What is the difference between busy-wait and polling? - multithreading

From the Wikipedia article on Polling
Polling, or polled operation, in computer science, refers to actively sampling the status of an external device by a client program as a synchronous activity. Polling is most often used in terms of input/output (I/O), and is also referred to as polled I/O or software driven I/O.
Polling is sometimes used synonymously with busy-wait polling (busy waiting). In this situation, when an I/O operation is required the computer does nothing other than check the status of the I/O device until it is ready, at which point the device is accessed. In other words the computer waits until the device is ready.
Polling also refers to the situation where a device is repeatedly checked for readiness, and if it is not the computer returns to a different task. Although not as wasteful of CPU cycles as busy-wait, this is generally not as efficient as the alternative to polling, interrupt driven I/O.
So, when a thread doesn't use the "condition variables", will it be called "polling" for the data change or "busy waiting"?

The difference between the two is what the application does between polls.
If a program polls a device say every second, and does something else in the mean time if no data is available (including possibly just sleeping, leaving the CPU available for others), it's polling.
If the program continuously polls the device (or resource or whatever) without doing anything in between checks, it's called a busy-wait.
This isn't directly related to synchronization. A program that blocks on a condition variable (that should signal when a device or resource is available) is neither polling nor busy-waiting. That's more like event-driven/interrupt-driven I/O.
(But for example a thread that loops around a try_lock is a form of polling, and possibly busy-waiting if the loop is tight.)

Suppose one has a microprocessor or microcontroller which is supposed to perform some action when it notices that a button is pushed.
A first approach is to have the program enter a loop which does nothing except look to see if the button has changed yet and, once it has, perform the required action.
A second approach in some cases would be to program the hardware to trigger an interrupt when the button is pushed, assuming the button is wired to an input that's wired so it can cause an interrupt.
-------------------------
Carry on the discussion of busy-waiting versus polling, starting right after its final sentence.
-------------------------
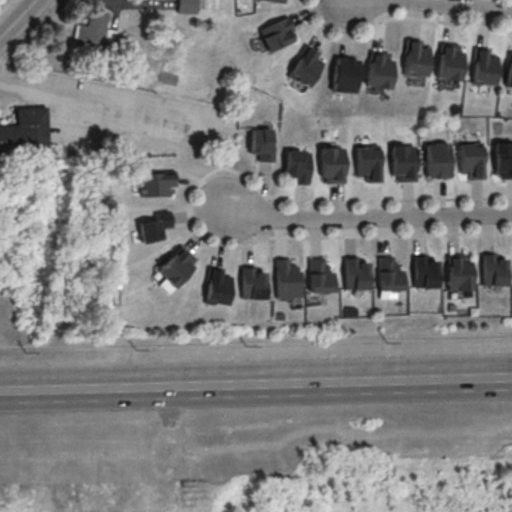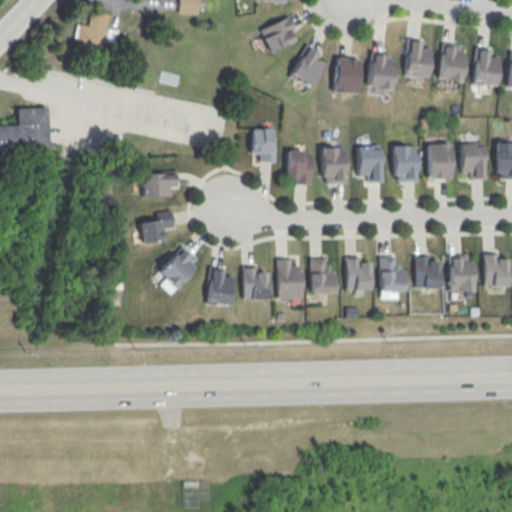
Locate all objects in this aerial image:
building: (267, 0)
building: (185, 6)
road: (461, 6)
road: (17, 18)
building: (94, 30)
building: (275, 33)
building: (414, 56)
building: (414, 58)
building: (447, 61)
building: (447, 61)
building: (482, 65)
building: (304, 66)
building: (483, 66)
building: (377, 69)
building: (508, 70)
building: (508, 70)
building: (342, 74)
road: (474, 80)
road: (106, 104)
building: (25, 132)
building: (259, 143)
building: (261, 143)
building: (502, 157)
building: (435, 160)
building: (469, 160)
building: (503, 160)
building: (470, 161)
building: (366, 162)
building: (401, 162)
building: (435, 162)
building: (402, 163)
building: (330, 164)
building: (367, 164)
building: (331, 165)
building: (295, 166)
building: (295, 166)
building: (155, 183)
building: (155, 183)
road: (368, 216)
building: (152, 226)
building: (154, 227)
road: (260, 238)
building: (175, 266)
building: (174, 268)
building: (491, 269)
building: (492, 269)
building: (423, 271)
building: (354, 272)
building: (423, 272)
building: (456, 272)
building: (457, 272)
building: (354, 273)
building: (388, 274)
building: (387, 275)
building: (318, 276)
building: (318, 276)
building: (284, 278)
building: (285, 279)
building: (251, 282)
building: (251, 284)
building: (216, 286)
building: (216, 286)
road: (312, 339)
road: (256, 383)
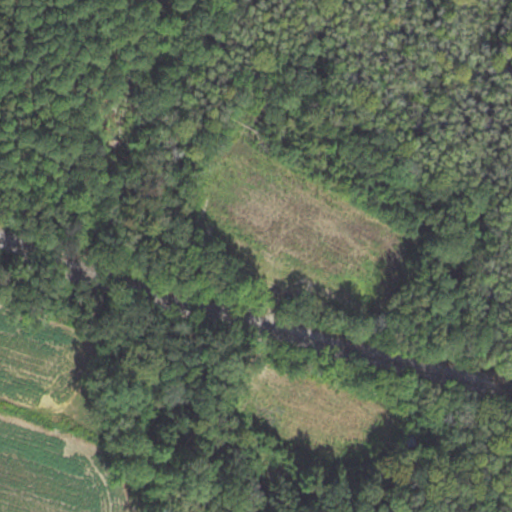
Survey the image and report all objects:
railway: (253, 325)
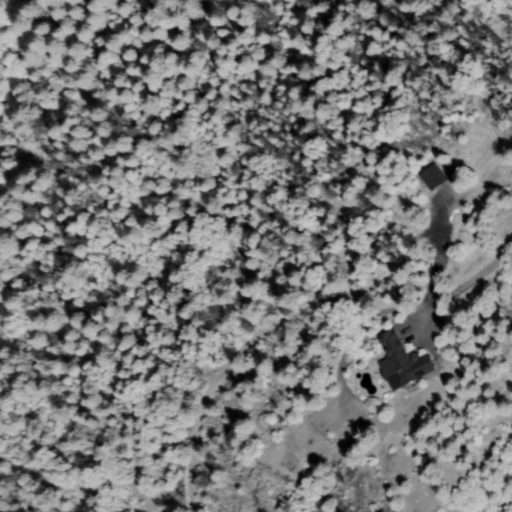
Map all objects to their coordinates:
building: (430, 176)
building: (434, 178)
building: (398, 362)
building: (403, 364)
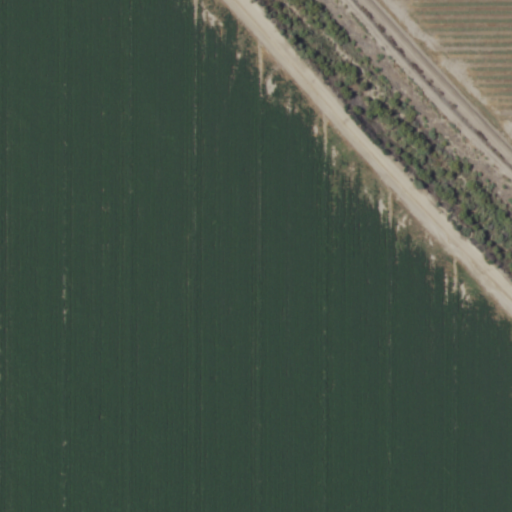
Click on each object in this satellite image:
road: (381, 140)
crop: (256, 255)
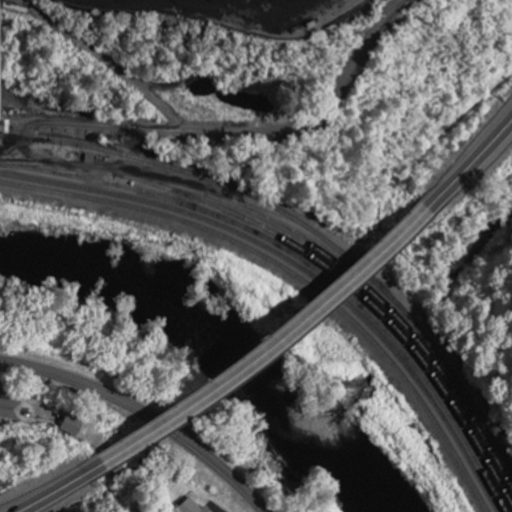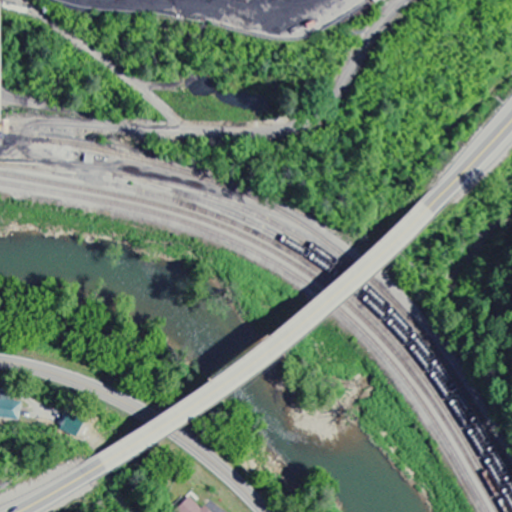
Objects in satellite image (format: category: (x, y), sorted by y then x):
road: (466, 165)
railway: (301, 268)
railway: (293, 275)
river: (228, 335)
road: (264, 342)
building: (9, 410)
road: (146, 413)
building: (69, 428)
road: (62, 488)
building: (189, 507)
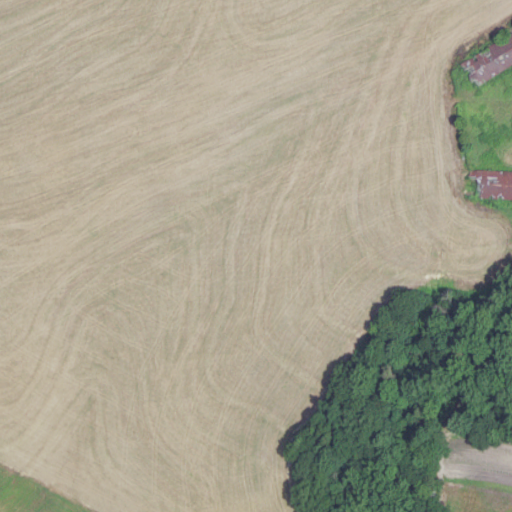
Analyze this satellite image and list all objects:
building: (489, 61)
building: (491, 186)
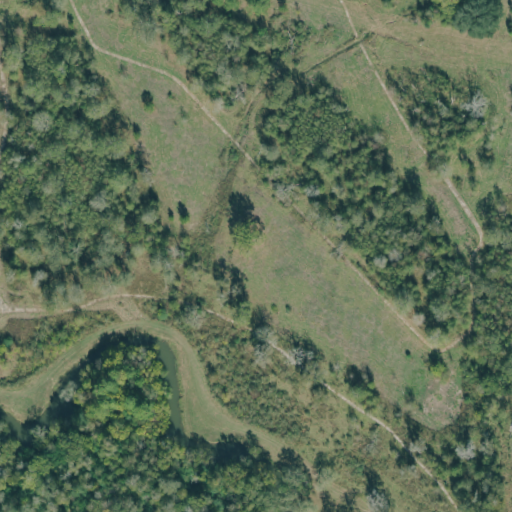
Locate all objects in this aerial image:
river: (157, 351)
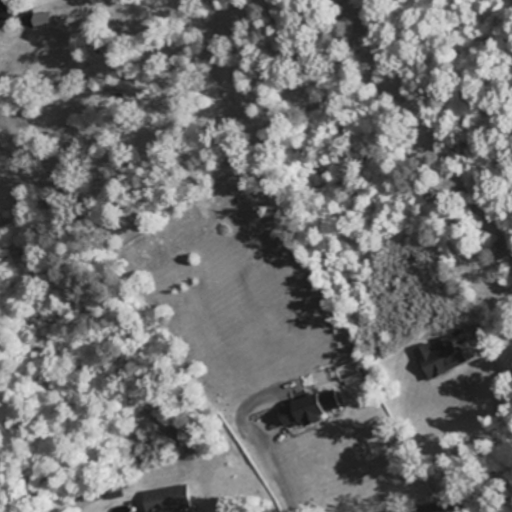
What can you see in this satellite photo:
building: (44, 20)
building: (441, 357)
building: (311, 409)
building: (169, 499)
road: (457, 500)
-------------------------
* _OUTPUT OF THE EXERCISE_:
A third approach is to configure a timer to interrupt the processor at some rate (say, 1000x/second) and have the handler for that interrupt check the state of the button and act upon it.
The first approach uses a busy-wait. It can offer very good response time to one particular stimulus, at the expense of totally tuning out everything else. The second approach uses event-triggered interrupt. It will often offer slightly slower response time than busy-waiting, but will allow the CPU to do other things while waiting for I/O. It may also allow the CPU to go into a low-power sleep mode until the button is pushed. The third approach will offer a response time that is far inferior to the other two, but will be usable even if the hardware would not allow an interrupt to be triggered by the button push.
In cases where rapid response is required, it will often be necessary to use either an event-triggered interrupt or a busy-wait. In many cases, however, a polled approach may be most practical. Hardware may not exist to support all the events one might be interested in, or the number of events one is interested in may substantially exceed the number of available interrupts. Further, it may be desirable for certain conditions to generate a delayed response. For example, suppose one wishes to count the number of times a switch is activated, subject to the following criteria:
Every legitimate switch event will consist of an interval from 0 to 900us (microseconds) during which the switch may arbitrarily close and reopen, followed by an interval of at least 1.1ms during which the switch will remain closed, followed by an interval from 0 to 900us during which the switch may arbitrarily open and reclose, followed by an interval of which at least 1.1ms during which the switch will be open.
Software must ignore the state of the switch for 950us after any non-ignored switch opening or closure.
Software is allowed to arbitrarily count or ignore switch events which occur outside the above required blanking interval, but which last less than 1.1ms.
The software's reported count must be valid within 1.99ms of the time the switch is stable "closed".
The easiest way to enforce this requirement is to observe the state of the switch 1,000x/second; if it is seen "closed" when the previous state was "open", increment the counter. Very simple and easy; even if the switch opens and closes in all sorts of weird ways, during the 900us preceding and following a real event, software won't care.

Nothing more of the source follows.